The histogram shows that the distribution of property prices is right-skewed (positively skewed). Most properties are priced between $200,000 and $300,000. There are a few very expensive properties (outliers) that extend the tail to the right.

## Task 5
**Create a scatter plot showing the relationship between Price and Area.**

In [None]:
plt.figure(figsize=(10, 6))
sns.scatterplot(x='Area (ft.)', y='Price', data=df, alpha=0.6)
plt.title('Scatter Plot: Price vs Area')
plt.xlabel('Area (ft.)')
plt.ylabel('Price')
plt.show()

**Interpretation:** There is a strong positive correlation between Price and Area. As the area of the property increases, the price tends to increase as well.

## Task 6
**Create a frequency distribution table for Country.**

In [None]:
# Calculate frequencies
country_counts = df['Country'].value_counts().reset_index()
country_counts.columns = ['Country', 'Frequency']

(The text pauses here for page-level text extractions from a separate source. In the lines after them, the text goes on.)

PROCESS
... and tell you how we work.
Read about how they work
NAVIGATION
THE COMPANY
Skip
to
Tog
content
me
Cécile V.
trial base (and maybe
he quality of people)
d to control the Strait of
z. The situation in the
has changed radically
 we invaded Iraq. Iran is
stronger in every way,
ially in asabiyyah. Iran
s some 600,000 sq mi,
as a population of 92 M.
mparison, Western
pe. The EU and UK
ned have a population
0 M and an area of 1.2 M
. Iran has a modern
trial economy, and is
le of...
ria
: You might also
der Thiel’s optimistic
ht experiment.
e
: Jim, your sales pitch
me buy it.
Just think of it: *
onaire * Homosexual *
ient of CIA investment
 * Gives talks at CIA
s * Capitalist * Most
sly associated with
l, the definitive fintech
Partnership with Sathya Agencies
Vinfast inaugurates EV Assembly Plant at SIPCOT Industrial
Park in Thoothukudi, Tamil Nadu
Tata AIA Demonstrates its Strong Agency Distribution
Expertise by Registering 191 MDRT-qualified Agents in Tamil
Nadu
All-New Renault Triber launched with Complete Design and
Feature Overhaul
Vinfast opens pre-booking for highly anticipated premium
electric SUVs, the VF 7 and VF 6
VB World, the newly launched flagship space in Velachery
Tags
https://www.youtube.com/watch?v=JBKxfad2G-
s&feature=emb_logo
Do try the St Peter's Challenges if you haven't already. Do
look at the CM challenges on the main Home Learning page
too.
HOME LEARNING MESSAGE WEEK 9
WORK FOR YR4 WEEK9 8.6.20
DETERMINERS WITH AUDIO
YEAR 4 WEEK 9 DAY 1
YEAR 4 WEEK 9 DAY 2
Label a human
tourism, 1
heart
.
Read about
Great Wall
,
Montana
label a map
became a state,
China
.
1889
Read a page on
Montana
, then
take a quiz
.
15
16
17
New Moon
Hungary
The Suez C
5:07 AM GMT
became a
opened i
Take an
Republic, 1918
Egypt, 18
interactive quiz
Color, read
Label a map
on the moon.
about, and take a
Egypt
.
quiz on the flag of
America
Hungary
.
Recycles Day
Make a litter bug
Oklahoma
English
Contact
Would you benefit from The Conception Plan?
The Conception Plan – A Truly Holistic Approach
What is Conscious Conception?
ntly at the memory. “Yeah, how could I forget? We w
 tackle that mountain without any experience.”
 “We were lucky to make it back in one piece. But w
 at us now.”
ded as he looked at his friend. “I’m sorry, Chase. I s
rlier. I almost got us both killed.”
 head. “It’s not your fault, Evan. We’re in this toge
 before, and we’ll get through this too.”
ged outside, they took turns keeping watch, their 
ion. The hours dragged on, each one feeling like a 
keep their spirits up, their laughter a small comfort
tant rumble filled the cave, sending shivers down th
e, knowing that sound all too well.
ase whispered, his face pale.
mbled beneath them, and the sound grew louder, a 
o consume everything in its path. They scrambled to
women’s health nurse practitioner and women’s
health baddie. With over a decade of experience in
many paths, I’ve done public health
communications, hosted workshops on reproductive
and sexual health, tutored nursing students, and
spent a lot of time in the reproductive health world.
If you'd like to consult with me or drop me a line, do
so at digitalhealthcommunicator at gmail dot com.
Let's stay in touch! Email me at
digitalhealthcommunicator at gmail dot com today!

# Calculate relative frequency
country_counts['Relative Frequency'] = country_counts['Frequency'] / country_counts['Frequency'].sum()

# Calculate cumulative frequency
country_counts['Cumulative Frequency'] = country_counts['Relative Frequency'].cumsum()

country_counts

## Task 7
**Create a Pareto diagram for Country.**

In [None]:
fig, ax1 = plt.subplots(figsize=(12, 6))

# Bar plot for Frequency
sns.barplot(x='Country', y='Frequency', data=country_counts, ax=ax1, color='steelblue')
ax1.set_ylabel('Frequency')
ax1.set_xlabel('Country')

# Line plot for Cumulative Frequency
ax2 = ax1.twinx()
sns.lineplot(x='Country', y='Cumulative Frequency', data=country_counts, ax=ax2, color='red', marker='o', sort=False)
ax2.set_ylabel('Cumulative Frequency')
ax2.set_ylim(0, 1.1)

plt.title('Pareto Diagram: Country')
plt.show()

## Task 8
**Calculate Mean, Median, Mode, Skewness, Variance, and Standard Deviation of Price.**

In [None]:
price_stats = {
    'Mean': df['Price'].mean(),
    'Median': df['Price'].median(),
    'Mode': df['Price'].mode()[0],
    'Skewness': df['Price'].skew(),
    'Variance': df['Price'].var(),
    'Standard Deviation': df['Price'].std()
}

for stat, value in price_stats.items():
    print(f"{stat}: {value:.2f}")

## Task 9
**Interpret the measures.**

- **Mean vs Median**: The mean is higher than the median, which confirms the positive skewness (right skew).
- **Skewness**: A positive skewness value (> 0) indicates a tail on the right side.
- **Standard Deviation**: Indicates the spread of prices around the mean.

## Task 10
**Calculate Covariance and Correlation between Price and Area.**

In [None]:
covariance = df['Price'].cov(df['Area (ft.)'])
correlation = df['Price'].corr(df['Area (ft.)'])

print(f"Covariance: {covariance:.2f}")
print(f"Correlation: {correlation:.4f}")

**Interpretation:** The correlation coefficient is close to 1, indicating a very strong positive linear relationship between Price and Area, which is consistent with the scatter plot.